To support the use of dendrimers as promising delivery vectors to the CNS it is important that their mechanism of action is understood. To investigate the uptake of dendrimers specifically by the key cellular unit of the nervous system – the neuron – the process and kinetics of internalization of these macromolecules has been studied.
The authors go on to review and discuss in detail the dendrimer-based therapeutic and theranostics explored so far in the context of CNS:
– vascular diseases
neurodegenerative diseases (like Alzheimer's and Parkinson's)
– CNS tumors
– spinal cord injury
– macromolecular contrast agents and nanosensors.
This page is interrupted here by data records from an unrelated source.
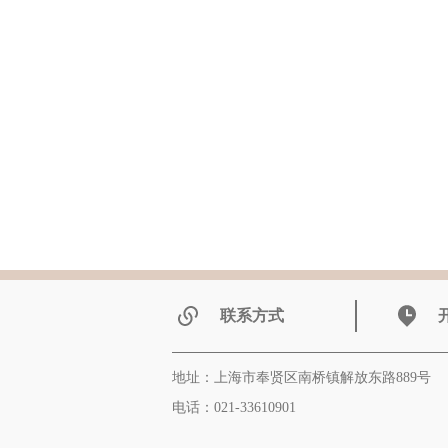
联系方式
地址：上海市奉贤区南桥镇解放东路889号
电话：021-33610901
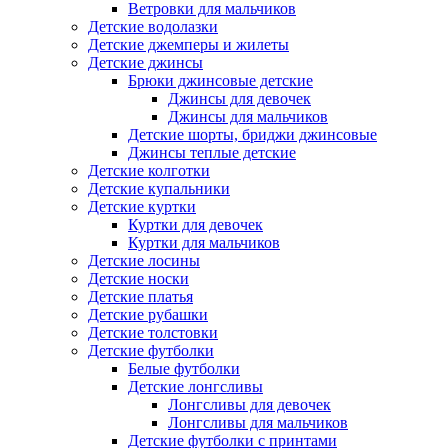
Ветровки для мальчиков
Детские водолазки
Детские джемперы и жилеты
Детские джинсы
Брюки джинсовые детские
Джинсы для девочек
Джинсы для мальчиков
Детские шорты, бриджи джинсовые
Джинсы теплые детские
Детские колготки
Детские купальники
Детские куртки
Куртки для девочек
Куртки для мальчиков
Детские лосины
Детские носки
Детские платья
Детские рубашки
Детские толстовки
Детские футболки
Белые футболки
Детские лонгсливы
Лонгсливы для девочек
Лонгсливы для мальчиков
Детские футболки с принтами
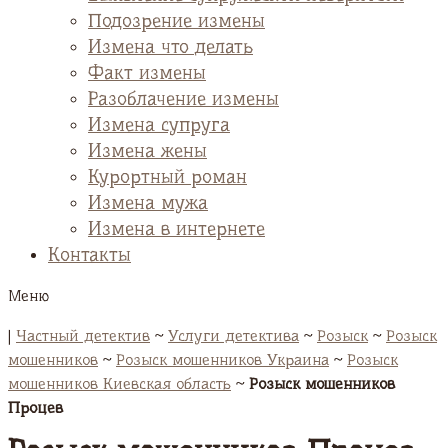
Подозрение измены
Измена что делать
Факт измены
Разоблачение измены
Измена супруга
Измена жены
Курортный роман
Измена мужа
Измена в интернете
Контакты
Меню
|
Частный детектив
~
Услуги детектива
~
Розыск
~
Розыск
мошенников
~
Розыск мошенников Украина
~
Розыск
мошенников Киевская область
~
Розыск мошенников
Процев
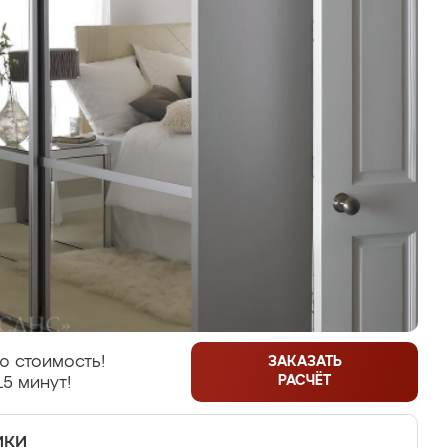
ю стоимость!
ЗАКАЗАТЬ
РАСЧЁТ
15 минут!
ики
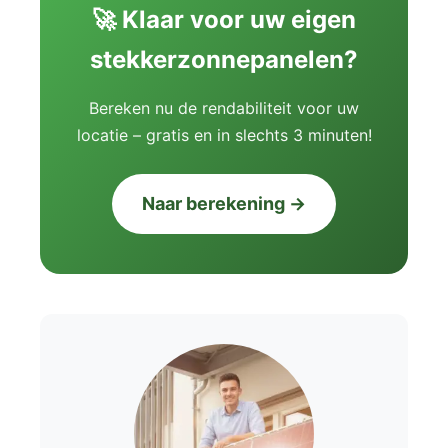
🚀 Klaar voor uw eigen
stekkerzonnepanelen?
Bereken nu de rendabiliteit voor uw
locatie – gratis en in slechts 3 minuten!
Naar berekening →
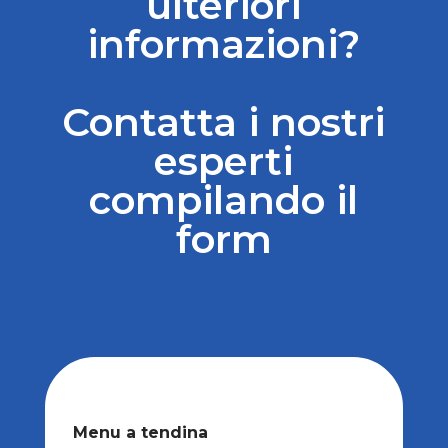
ulteriori
informazioni?
Contatta i nostri
esperti
compilando il
form
Menu a tendina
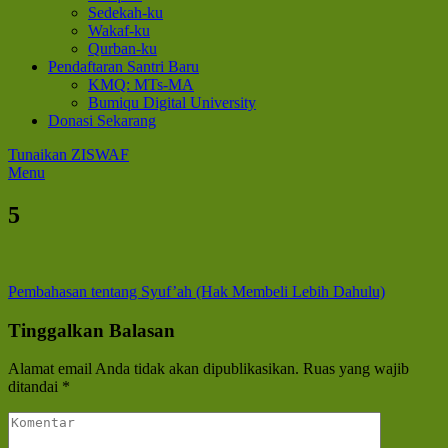
Sedekah-ku
Wakaf-ku
Qurban-ku
Pendaftaran Santri Baru
KMQ: MTs-MA
Bumiqu Digital University
Donasi Sekarang
Tunaikan ZISWAF
Menu
5
Navigasi
Pembahasan tentang Syuf’ah (Hak Membeli Lebih Dahulu)
pos
Tinggalkan Balasan
Alamat email Anda tidak akan dipublikasikan.
Ruas yang wajib
ditandai
*
Komentar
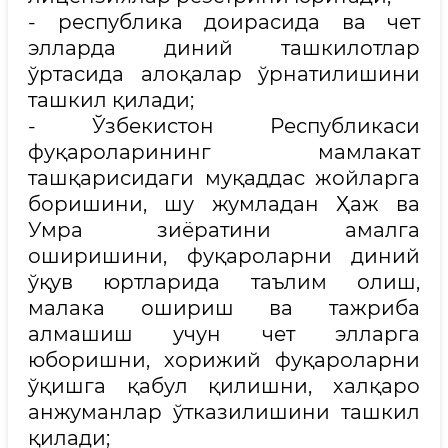
- республика доирасида ва чет
элларда диний ташкилотлар
ўртасида алоқалар ўрнатилишини
ташкил қилади;
- Ўзбекистон Республикаси
фуқароларининг мамлакат
ташқарисидаги муқаддас жойларга
боришини, шу жумладан Ҳаж ва
Умра зиёратини амалга
оширишини, фуқароларни диний
ўқув юртларида таълим олиш,
малака ошириш ва тажриба
алмашиш учун чет элларга
юборишни, хорижий фуқароларни
ўқишга қабул қилишни, халқаро
анжуманлар ўтказилишини ташкил
қилади;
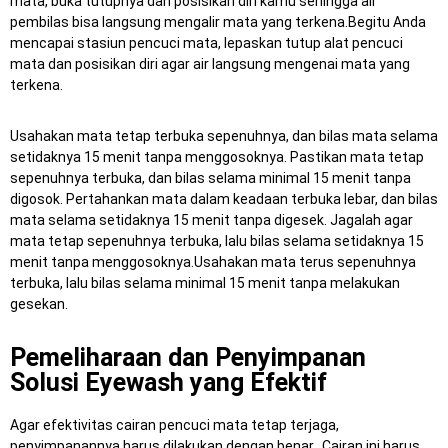
mata, buka tutupnya dan posisikan diri kamu sehingga air
pembilas bisa langsung mengalir mata yang terkena.Begitu Anda
mencapai stasiun pencuci mata, lepaskan tutup alat pencuci
mata dan posisikan diri agar air langsung mengenai mata yang
terkena.
Usahakan mata tetap terbuka sepenuhnya, dan bilas mata selama
setidaknya 15 menit tanpa menggosoknya. Pastikan mata tetap
sepenuhnya terbuka, dan bilas selama minimal 15 menit tanpa
digosok. Pertahankan mata dalam keadaan terbuka lebar, dan bilas
mata selama setidaknya 15 menit tanpa digesek. Jagalah agar
mata tetap sepenuhnya terbuka, lalu bilas selama setidaknya 15
menit tanpa menggosoknya.Usahakan mata terus sepenuhnya
terbuka, lalu bilas selama minimal 15 menit tanpa melakukan
gesekan.
Pemeliharaan dan Penyimpanan
Solusi Eyewash yang Efektif
Agar efektivitas cairan pencuci mata tetap terjaga,
penyimpanannya harus dilakukan dengan benar.. Cairan ini harus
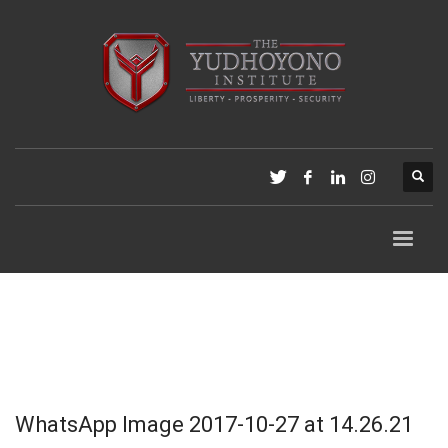
WhatsApp Image 2017-10-27 at 14.26.21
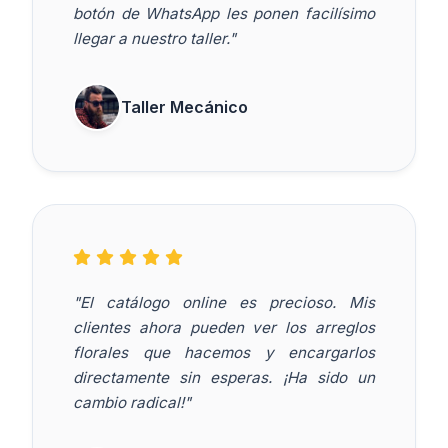
botón de WhatsApp les ponen facilísimo
llegar a nuestro taller."
Taller Mecánico
"El catálogo online es precioso. Mis
clientes ahora pueden ver los arreglos
florales que hacemos y encargarlos
directamente sin esperas. ¡Ha sido un
cambio radical!"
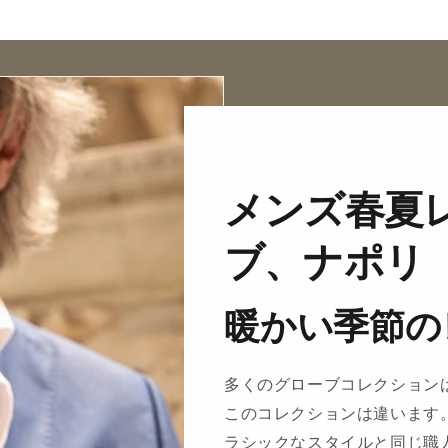
メンズ春夏
ブ、ナポリ
暖かい季節の
多くのグローブコレクション
このコレクションは違います
ラシックなスタイルと同じ職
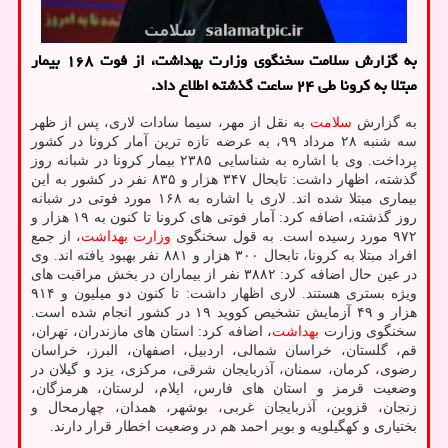
به گزارش سلامت سخنگوی وزارت بهداشت، از فوت ۱۶۸ بیمار
مبتلا به كرونا طی ۲۴ ساعت گذشته اطلاع داد.
به گزارش
سلامت
به نقل از مهر، سیما سادات لاری، پس از ظهر
سه شنبه ۲۸ مرداد ۹۹، به عرضه تازه ترین آمار کرونا در کشور
پرداخت. وی با اشاره به شناسایی ۲۳۸۵ بیمار کرونا در شبانه روز
گذشته، اظهار داشت: تابحال ۳۴۷ هزار و ۸۳۵ نفر در کشور به این
بیماری مبتلا شده اند. لاری با اشاره به ۱۶۸ مورد فوتی در شبانه
روز گذشته، اضافه کرد: آمار فوتی های کرونا تا کنون به ۱۹ هزار و
۹۷۲ مورد رسیده است. به قول سخنگوی
وزارت بهداشت
، از جمع
افراد مبتلا به کرونا، تابحال ۳۰۰ هزار و ۸۸۱ نفر بهبود یافته اند. وی
در عین حال اضافه کرد: ۳۸۸۲ نفر از بیماران در بخش مراقبت های
ویژه بستری هستند. لاری اظهار داشت: تا کنون دو میلیون و ۹۱۴
هزار و ۴۹ آزمایش تشخیص کووید ۱۹ در کشور انجام شده است.
سخنگوی وزارت
بهداشت
، اضافه کرد: استان های مازندران، تهران،
قم، گلستان، خراسان شمالی، اردبیل، اصفهان، البرز، خراسان
رضوی، کرمان، سمنان، آذربایجان شرقی، مرکزی، یزد و گیلان در
وضعیت قرمز و استان های فارس، ایلام، لرستان، هرمزگان،
زنجان، قزوین، آذربایجان غربی، بوشهر، همدان، چهارمحال و
بختیاری و کهگیلویه و بویر احمد هم در وضعیت اخطار قرار دارند.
All in all, successfully bringing forward dendrimers as powerful tools in the treatment of CNS diseases will definitely require a multi- and interdisciplinary effort due to the uniqueness and paramount importance of this system," the authors conclude. "Dendrimers can be used in the CNS with various purposes, not only to deliver active therapeutic molecules but also to assess brain function and to diagnose CNS diseases or even to perform a combination of these purposes. Such a remarkable ability highlights their tremendous potential as a precise theranostic multifunctional agent, which we predict in the future to be extended to other unexplored CNS disorders."